So how does the Nevada Department of Transportation (NDOT) manage to misplace $25 million of taxpayer money and just keep on rolling down the road like nothing happened?

The 2024 Legislative Counsel Bureau Audit (Report LA-26-02) revealed massive problems with NDOT’s finances, including millions of dollars that simply cannot be explained. State auditors dug into NDOT’s finances and found major problems – and here’s the kicker: this isn’t the first time.

This comes on top of a 2014 Nevada DOT audit (Report LA-14-23) that already warned about major weaknesses in the agency’s systems, especially in IT and accounting. The state knew a decade ago this agency had holes big enough to drive a semi-truck through.

Instead of fixing the problem, NDOT allowed it to grow worse.

 

Why the Nevada DOT Scandal Matters

That missing $25 million isn’t just numbers on paper. It could have been used for:

  • Repaving miles of Nevada highways
  • Installing guardrails and safety barriers
  • Expanding lanes to cut traffic congestion

Instead, it’s gone – lost to bad management, sloppy accounting, or possibly outright fraud.

When the Nevada DOT mishandles taxpayer money, it directly impacts Nevada drivers, families, and businesses who rely on safe, well-maintained roads.

 

Nevada Leadership Refuses to Act

The NDOT Board of Directors is chaired by Governor Joe Lombardo and includes Lt. Governor Stavros Anthony and State Controller Andy Mathews. These are the people with the power to demand accountability.

They had the chance to put the Nevada DOT audit findings on the board’s April 14, 2024 agenda. They refused. No discussion. No transparency.
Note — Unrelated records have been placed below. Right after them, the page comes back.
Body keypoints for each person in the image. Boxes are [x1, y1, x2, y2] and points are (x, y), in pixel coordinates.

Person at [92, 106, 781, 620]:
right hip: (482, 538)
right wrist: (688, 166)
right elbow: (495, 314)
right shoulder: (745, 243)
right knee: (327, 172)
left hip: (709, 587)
Instead of demanding accountability for the missing millions, Nevada’s top leaders chose silence.

That silence leaves Nevadans asking: Why protect NDOT when taxpayers are being shortchanged?

 

A Pattern of Waste, Fraud, and Abuse

This is not the first time NDOT has been caught. The 2014 Nevada DOT audit warned about poor IT controls and bad accounting practices. Fast-forward ten years, and the problems are bigger than ever.

If this were a private business, heads would roll. Employees would be fired. Some might even be facing legal consequences. But in government, the cycle of failure gets rewarded. Instead of accountability, there’s cover-up and protection.
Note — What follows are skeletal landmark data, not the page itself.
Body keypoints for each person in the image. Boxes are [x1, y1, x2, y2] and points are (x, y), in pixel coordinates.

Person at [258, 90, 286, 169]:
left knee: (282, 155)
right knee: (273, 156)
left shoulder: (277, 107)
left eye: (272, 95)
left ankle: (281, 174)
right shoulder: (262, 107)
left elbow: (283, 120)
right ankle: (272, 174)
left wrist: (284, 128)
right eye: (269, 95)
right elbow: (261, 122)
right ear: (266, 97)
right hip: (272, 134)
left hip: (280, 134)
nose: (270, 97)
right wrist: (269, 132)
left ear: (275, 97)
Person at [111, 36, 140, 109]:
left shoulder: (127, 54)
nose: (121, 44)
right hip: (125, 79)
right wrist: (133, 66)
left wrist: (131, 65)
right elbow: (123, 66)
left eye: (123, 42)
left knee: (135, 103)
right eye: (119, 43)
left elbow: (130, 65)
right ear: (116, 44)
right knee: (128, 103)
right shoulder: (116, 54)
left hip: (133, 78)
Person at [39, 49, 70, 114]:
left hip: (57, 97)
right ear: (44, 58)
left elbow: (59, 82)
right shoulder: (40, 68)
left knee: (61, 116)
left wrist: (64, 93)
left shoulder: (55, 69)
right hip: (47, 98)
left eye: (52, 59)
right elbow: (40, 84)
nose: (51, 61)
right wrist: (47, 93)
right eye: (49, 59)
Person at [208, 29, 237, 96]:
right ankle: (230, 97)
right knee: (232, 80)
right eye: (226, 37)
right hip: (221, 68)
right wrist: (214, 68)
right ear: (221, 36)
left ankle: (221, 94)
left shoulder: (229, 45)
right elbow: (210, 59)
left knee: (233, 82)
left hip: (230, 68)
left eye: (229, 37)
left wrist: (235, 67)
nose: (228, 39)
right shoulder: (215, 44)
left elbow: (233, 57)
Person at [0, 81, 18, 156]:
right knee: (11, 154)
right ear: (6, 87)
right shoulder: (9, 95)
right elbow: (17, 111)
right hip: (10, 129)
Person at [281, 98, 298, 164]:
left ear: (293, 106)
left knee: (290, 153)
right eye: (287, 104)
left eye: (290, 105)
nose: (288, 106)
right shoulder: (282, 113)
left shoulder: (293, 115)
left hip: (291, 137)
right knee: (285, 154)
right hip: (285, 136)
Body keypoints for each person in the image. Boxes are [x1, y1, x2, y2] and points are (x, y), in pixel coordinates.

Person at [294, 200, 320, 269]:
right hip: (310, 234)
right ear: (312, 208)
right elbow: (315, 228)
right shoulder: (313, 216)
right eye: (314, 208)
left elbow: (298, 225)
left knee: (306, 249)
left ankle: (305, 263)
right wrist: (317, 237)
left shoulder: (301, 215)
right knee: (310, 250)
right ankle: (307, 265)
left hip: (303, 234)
Private businesses don’t survive when millions vanish from their books. But in government, failure often gets brushed aside. That’s why waste and fraud continue.

 

Critics vs. Taxpayers

NDOT defenders say the missing money is just “accounting errors” that will eventually be reconciled, but Nevadans know better. If the state can’t say where the $25 million is today, that means the money isn’t there.

If your bank lost $25,000 and told you, “Don’t worry, your money’s probably somewhere,” would you accept that? Of course not. But that’s exactly the excuse taxpayers are being fed when it comes to NDOT’s missing millions.

 

Time for Transparency and Accountability

This Nevada DOT audit report is a giant red flag. The question now is whether our elected leaders will actually do something about it. Real accountability would mean:

  • A full investigation into where the $25 million went.
  • Accountability for NDOT Director Tracy Larkin Thomason.
  • Independent oversight to prevent this from happening again.
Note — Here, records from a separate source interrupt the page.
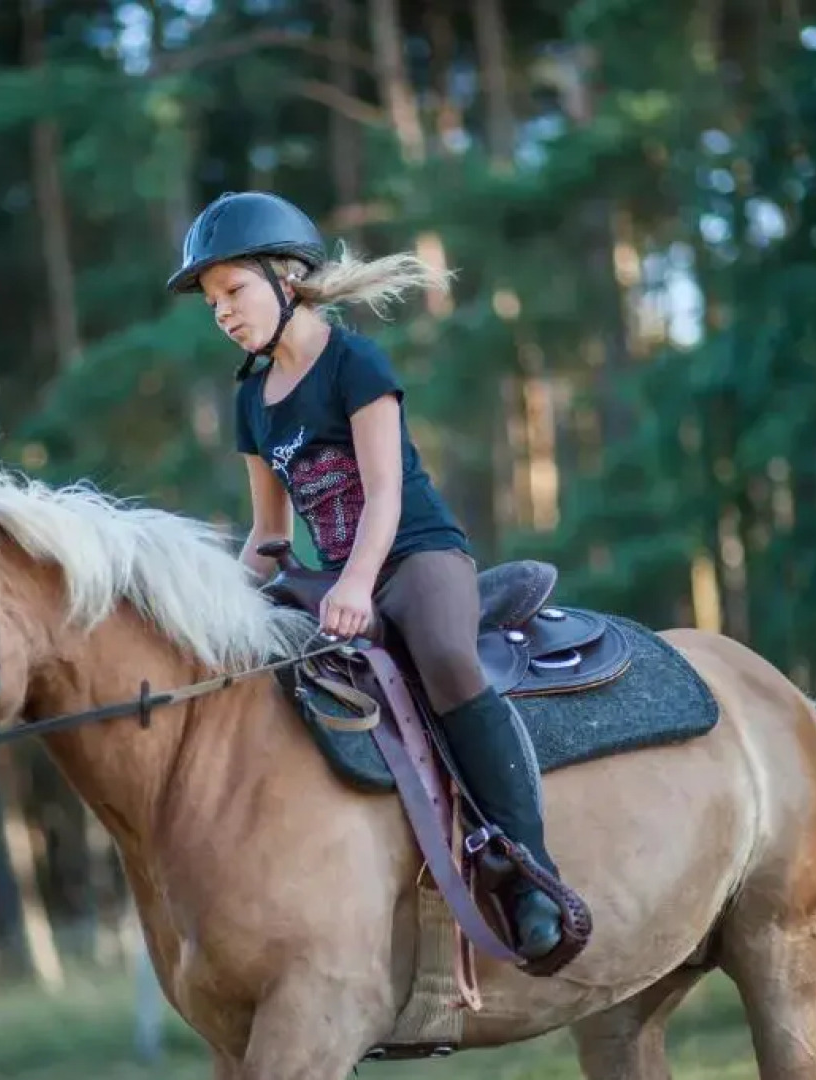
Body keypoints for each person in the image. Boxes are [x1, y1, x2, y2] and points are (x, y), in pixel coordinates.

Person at [166, 190, 574, 965]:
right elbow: (269, 534)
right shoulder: (251, 400)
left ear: (287, 278)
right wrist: (215, 612)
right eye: (212, 301)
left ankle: (531, 872)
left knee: (447, 660)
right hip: (335, 579)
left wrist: (356, 586)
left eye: (234, 290)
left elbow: (384, 494)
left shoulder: (355, 364)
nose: (221, 312)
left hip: (417, 557)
Without those steps, the missing money becomes just another case of government corruption quietly swept under the rug.

 

Nevada Taxpayers Deserve the Truth

This scandal is about more than $25 million. It’s about trust.

If NDOT can’t manage taxpayer money, how can Nevadans trust them with billions in future highway funds?

Nevada families live within their means. State government should do the same. Until NDOT explains the missing millions, Nevadans should keep demanding answers.